- 1 tbsp oil
- 900g/2lb beef mince
- 2 onions, chopped
- 4 sticks celery, diced
- 50g/1¾oz plain flour
- 250ml/9fl oz red wine
- 300ml/½ pint beef stock
- 2 tbsp Worcestershire sauce
- 2 tbsp light muscovado sugar
- 1 tbsp chopped thyme
- 250g/9oz small brown chestnut mushrooms, sliced
- dash of gravy browning (optional)
- salt and pepper
- 1.5kg/3lb 5oz King Edward potatoes, peeled and sliced into 4mm slices
- 150ml/5fl oz double cream
- 100g/3½oz strong cheddar, grated
- Heat the oil in a hot frying pan and add the beef. Stir over a high heat until golden-brown. Using a slotted spoon, remove the mince from the pan and set aside. Add the onions and celery to the pan and fry until beginning to soften. Return the beef to the pan.

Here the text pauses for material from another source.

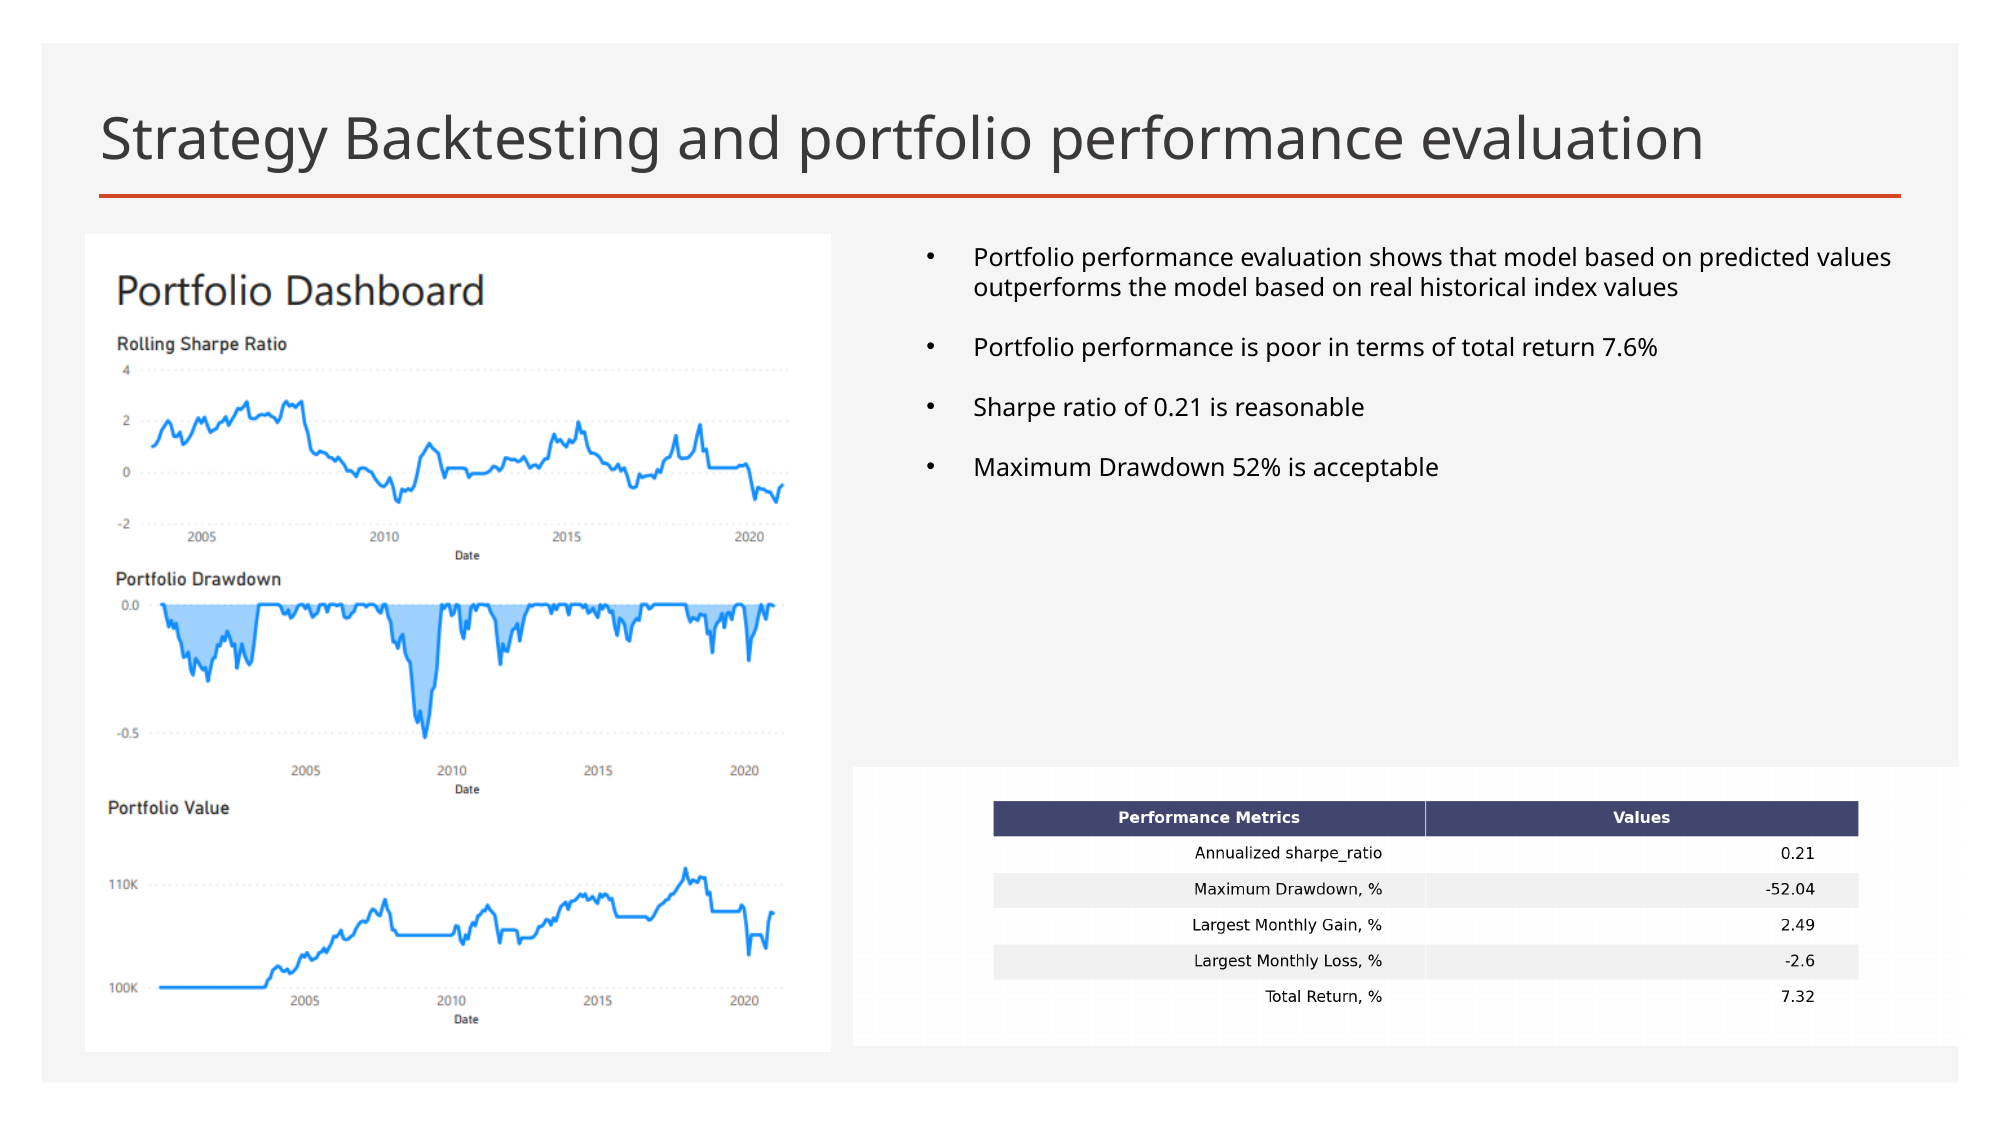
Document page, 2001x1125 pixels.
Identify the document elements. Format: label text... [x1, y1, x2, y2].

- Whisk the flour and wine together in a bowl to make a smooth paste, whisk in the stock and then add it to the pan with the Worcestershire sauce, sugar and thyme. Bring to the boil, stirring until thickened, then add the mushrooms and gravy browning if liked. Season with salt and pepper. Cover with a lid and simmer for 45 minutes, or until the mince is tender. Check the seasoning and add salt and pepper if necessary.
- Cook the potato slices in boiling salted water for about 4-5 minutes – the potatoes need to be soft. Drain carefully into a colander and leave to cool a little. If the potatoes are too hard they will be waxy and the cream will run off them.
- Tip the cooked meat into a 2.4 litre/4 pint ovenproof shallow dish. Preheat the oven to 220C/425F/Gas 7 (200C fan).
- Arrange a layer of the blanched potato on top of the mince and pour over half of the cream. Arrange the remaining potato on top, seasoning between the layers. Pour over the remaining cream and sprinkle over the cheese.
- Bake in the preheated oven for about 30 minutes, or until golden-brown and bubbling.